» Source document:
BEGIN

Coppola has called Lost in Translation a “valentine” to Tokyo, though she should know better: her love letter is to her own experience of the city, where she spent time in her 20s, and not the city itself. This isn’t a flaw but an essential feature, the reason for the movie’s being and achievement. “There’s no such thing as setting in fiction,” a teacher of mine used to say. “There’s only point of view.” The Tokyo of Coppola’s movie is a city that exists only in the minds of its protagonists: glittering, elusive, unsettling, exhilarating. The movie before us could take place anywhere. This fact can be deployed as a criticism, but it serves as the film’s beating heart. Lost in Translation isn’t a portrait of a place nor even of people, but of the shimmering space around and between them, a diptych that grows singular as it goes.

Returning to the movie, I feared that this relationship, too, might be diminished by time: both the length of time that has passed since the movie’s release and the moment of time in which I watch, weighted with a hyper-vigilant attention to all that can go wrong between older, more powerful men and younger, less powerful women. But Bob’s interest in a woman 20 years his junior strikes me as even more gentle, even less sexually charged, than it once did. Credit is due to Murray’s veteran presence, but credit is due, too, to Coppola’s faith in the specific story she is bent on telling, its details and its ambition.

Both Bob and Charlotte are perfectly aware of how it looks, of the dull and ancient narrative that would claim them, of the clichés that would hem them in. So is the film they occupy. “Movies are not about what they’re about,” as Roger Ebert used to say. “They’re about how they’re about them.” Lost in Translation goes about its well-worn plot with a tone neither sinister nor saccharine, trying to convince the viewer of neither the rightness nor the wrongness of its central romance, but simply of its plain, particular existence.

Art is made of stronger stuff than straw

In the course of doing so, the movie makes the admirable argument that qualities like softness and quiet are as deserving of rigorous artistic attention as their more bombastic, violent counterparts: a light kiss can be as meaningful as wall-slamming sex, a smile can convey more than a monologue. Why not be tender when we can? We know how it looks, yes, and yet. Bob tucks Charlotte into bed—she sleeps, at last—and departs for his own; he carries her down a hotel hallway like the child, we are reminded, that he has.

END

» Work instructions: Name every adjective the passage on Lost in Translation uses to describe the Tokyo of Coppola's movie.

» Supplied data:
BEGIN

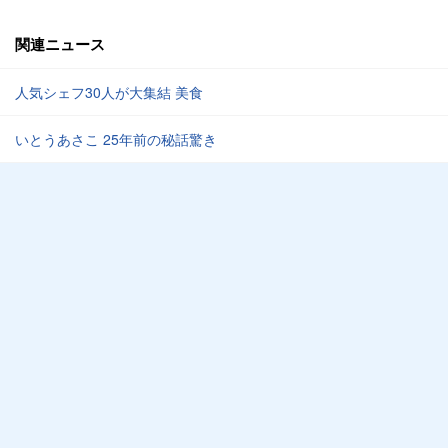
関連ニュース
人気シェフ30人が大集結 美食
いとうあさこ 25年前の秘話驚き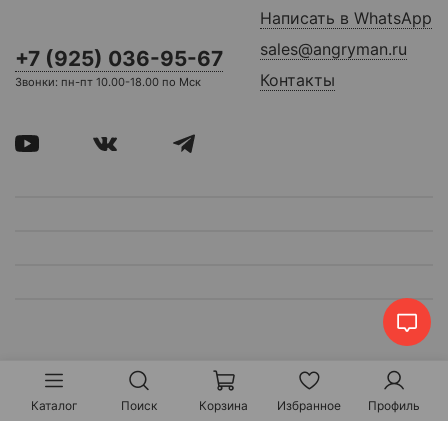
Написать в WhatsApp
sales@angryman.ru
+7 (925) 036-95-67
Контакты
Звонки: пн-пт 10.00-18.00 по Мск
Каталог
Поиск
Корзина
Избранное
Профиль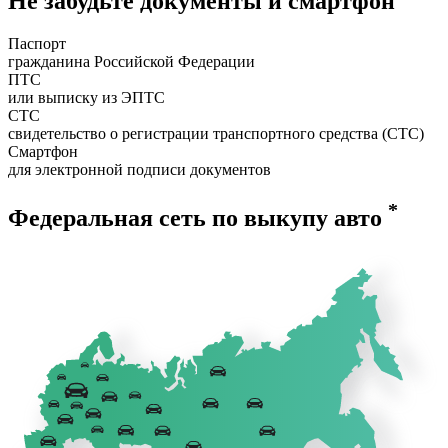
Не забудьте документы и смартфон
Паспорт
гражданина Российской Федерации
ПТС
или выписку из ЭПТС
СТС
свидетельство о регистрации транспортного средства (СТС)
Смартфон
для электронной подписи документов
*
Федеральная сеть по выкупу авто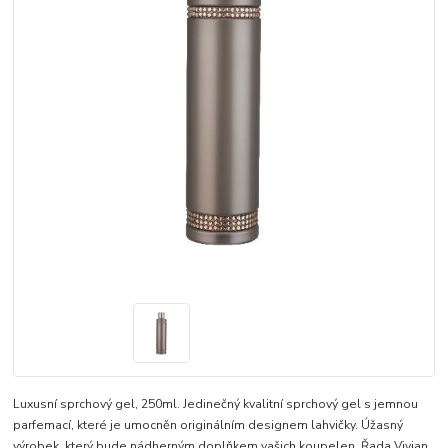
Luxusní sprchový gel, 250ml. Jedinečný kvalitní sprchový gel s jemnou
parfemací, které je umocněn originálním designem lahvičky. Úžasný
výrobek, který bude nádherným doplňkem vašich koupelen. Řada Vivian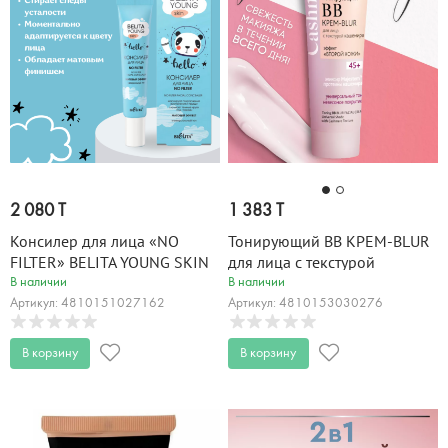
2 080 T
1 383 T
Консилер для лица «NO
Тонирующий ВВ КРЕМ-BLUR
FILTER» BELITA YOUNG SKIN
для лица с текстурой
20 мл
кашемира 45+ Cashmere 50
В наличии
В наличии
мл
Артикул: 4810151027162
Артикул: 4810153030276
В корзину
В корзину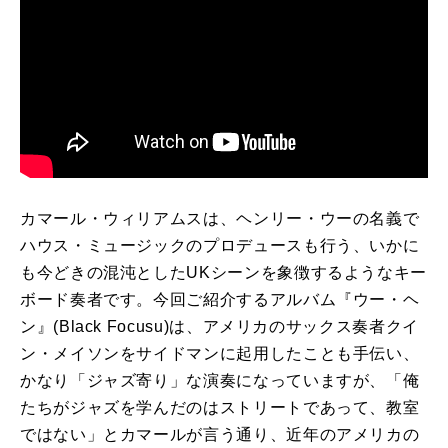
カマール・ウィリアムスは、ヘンリー・ウーの名義で
ハウス・ミュージックのプロデュースも行う、いかに
も今どきの混沌とした
UK
シーンを象徴するようなキー
ボード奏者です。今回ご紹介するアルバム『ウー・ヘ
ン』
(Black Focusu)
は、アメリカのサックス奏者クイ
ン・メイソンをサイドマンに起用したことも手伝い、
かなり「ジャズ寄り」な演奏になっていますが、「俺
たちがジャズを学んだのはストリートであって、教室
ではない」とカマールが言う通り、近年のアメリカの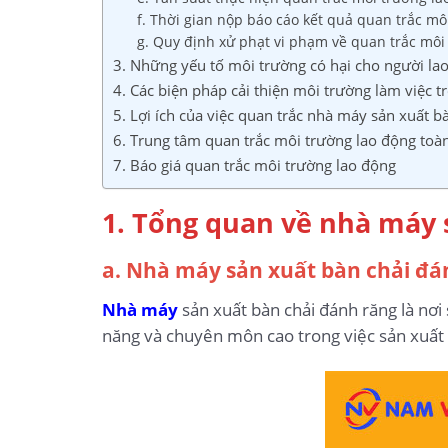
f. Thời gian nộp báo cáo kết quả quan trắc mô
g. Quy định xử phạt vi phạm về quan trắc môi
3. Những yếu tố môi trường có hại cho người la
4. Các biện pháp cải thiện môi trường làm việc 
5. Lợi ích của việc quan trắc nhà máy sản xuất b
6. Trung tâm quan trắc môi trường lao động toà
7. Báo giá quan trắc môi trường lao động
1. Tổng quan về nhà máy 
a. Nhà máy sản xuất bàn chải đán
Nhà máy
sản xuất bàn chải đánh răng là nơi 
năng và chuyên môn cao trong việc sản xuất 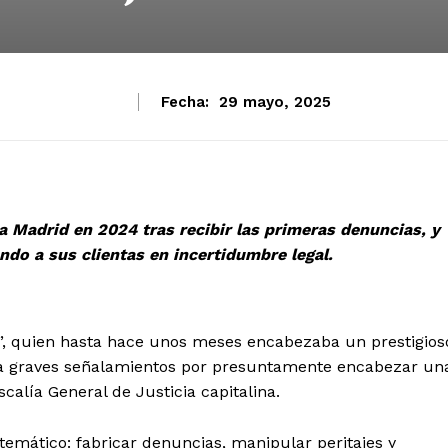
Fecha:
29 mayo, 2025
a Madrid en 2024 tras recibir las primeras denuncias, y
do a sus clientas en incertidumbre legal.
, quien hasta hace unos meses encabezaba un prestigios
ta graves señalamientos por presuntamente encabezar un
scalía General de Justicia capitalina.
temático: fabricar denuncias, manipular peritajes y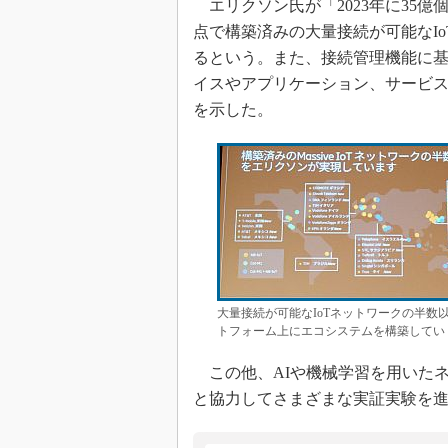
エリクソン氏が「2023年に35億
点で構築済みの大量接続が可能なI
るという。また、接続管理機能に基
イスやアプリケーション、サービ
を示した。
大量接続が可能なIoTネットワークの半数
トフォーム上にエコシステムを構築してい
この他、AIや機械学習を用いた
と協力してさまざまな実証実験を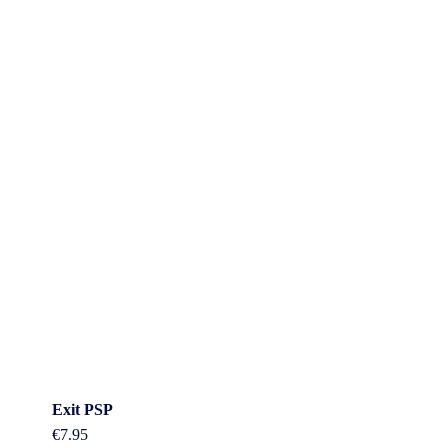
Exit PSP
€
7.95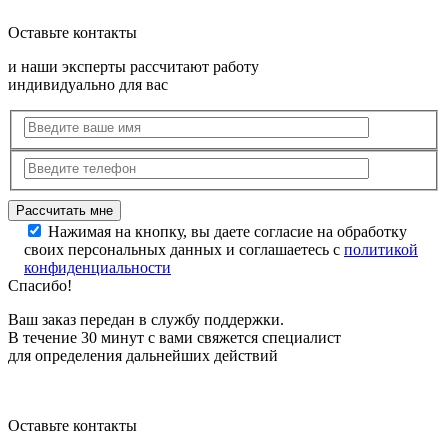
Оставьте контакты
и наши эксперты рассчитают работу
индивидуально для вас
Нажимая на кнопку, вы даете согласие на обработку
своих персональных данных и соглашаетесь с
политикой
конфиденциальности
Спасибо!
Ваш заказ передан в службу поддержки.
В течение 30 минут с вами свяжется специалист
для определения дальнейших действий
Оставьте контакты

END

» Written solution: glittering, elusive, unsettling, exhilarating